Des témoignages qui donnent espoir
L’histoire de la responsable de Collection 1804, entreprise spécialisée dans la confection et la formation sur le cuir, illustre parfaitement l’impact de ces programmes. Malgré l’invasion de ses ateliers par des gangs, elle a pu maintenir son entreprise à flot grâce au soutien reçu lors des précédents Booster PME. Aujourd’hui, elle envisage même de se tourner vers la production de cuir végétal, preuve que l’entrepreneuriat haïtien sait rebondir quand on lui en donne les moyens.
Ces témoignages rappellent aussi à la diaspora haïtienne que, malgré l’insécurité et les défis, des femmes et des hommes continuent de se battre pour bâtir des entreprises viables et créer de l’emploi au pays.
Une vision qui dépasse la politique monétaire
Le gouverneur Ronald Gabriel a été clair lors de la cérémonie de présentation : la politique monétaire seule ne suffit pas. « Si nous n’adressons pas les déséquilibres sectoriels qui se trouvent dans des domaines hors de la responsabilité de la Banque centrale, nous ne pourrons pas assurer la stabilité macroéconomique », a-t-il déclaré.
Pour lui, l’exclusion, la pauvreté et la mauvaise répartition des ressources alimentent la crise actuelle.

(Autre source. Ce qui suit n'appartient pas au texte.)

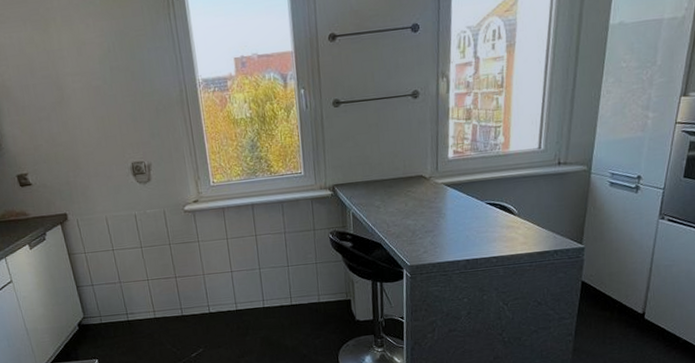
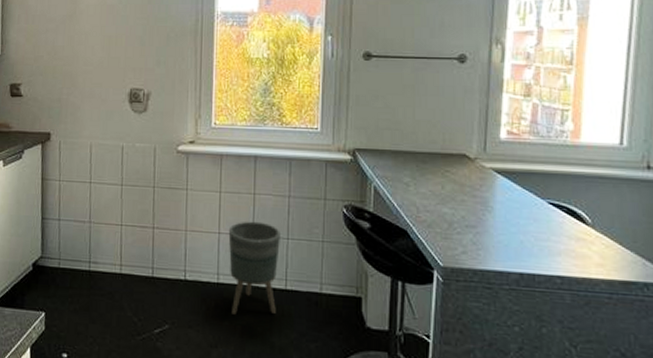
planter: none [239,257,286,331] -> present [228,221,280,315]

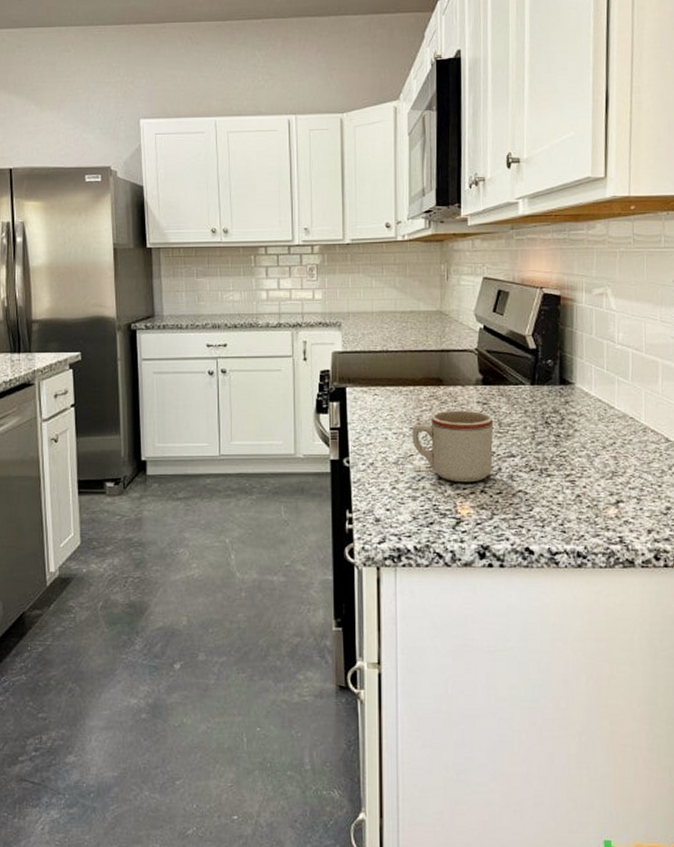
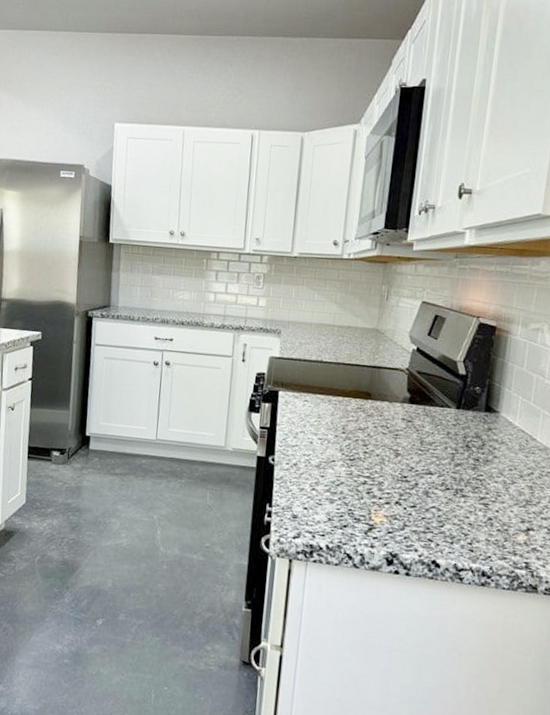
mug: present [412,410,494,483] -> none [335,423,416,493]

En investissant dans l’éducation entrepreneuriale, la formation et l’inclusion financière, la BRH cherche donc à agir en amont, à créer un écosystème où les opportunités ne sont plus réservées à une élite concentrée dans la capitale.
Et maintenant ?
Booster PME3 représente une bouffée d’oxygène pour l’entrepreneuriat haïtien. Mais comme l’ont souligné plusieurs participants lors du forum, le suivi sera déterminant. Les programmes précédents ont donné des résultats encourageants, mais sans accompagnement durable, l’impact risque de s’essouffler.
La question reste posée : la BRH parviendra-t-elle à assurer un suivi rigoureux sur 18 mois dans trois régions du pays, dans un contexte sécuritaire difficile ? Et surtout, ces 300 entreprises pourront-elles devenir des modèles de réussite capables d’inspirer des milliers d’autres entrepreneurs à sortir de l’informel ?
Pour les Haïtiens d’ici et d’ailleurs qui rêvent encore d’un pays où l’entrepreneuriat rime avec opportunité et dignité, Booster PME3 est un pari qu’on a envie de voir réussir.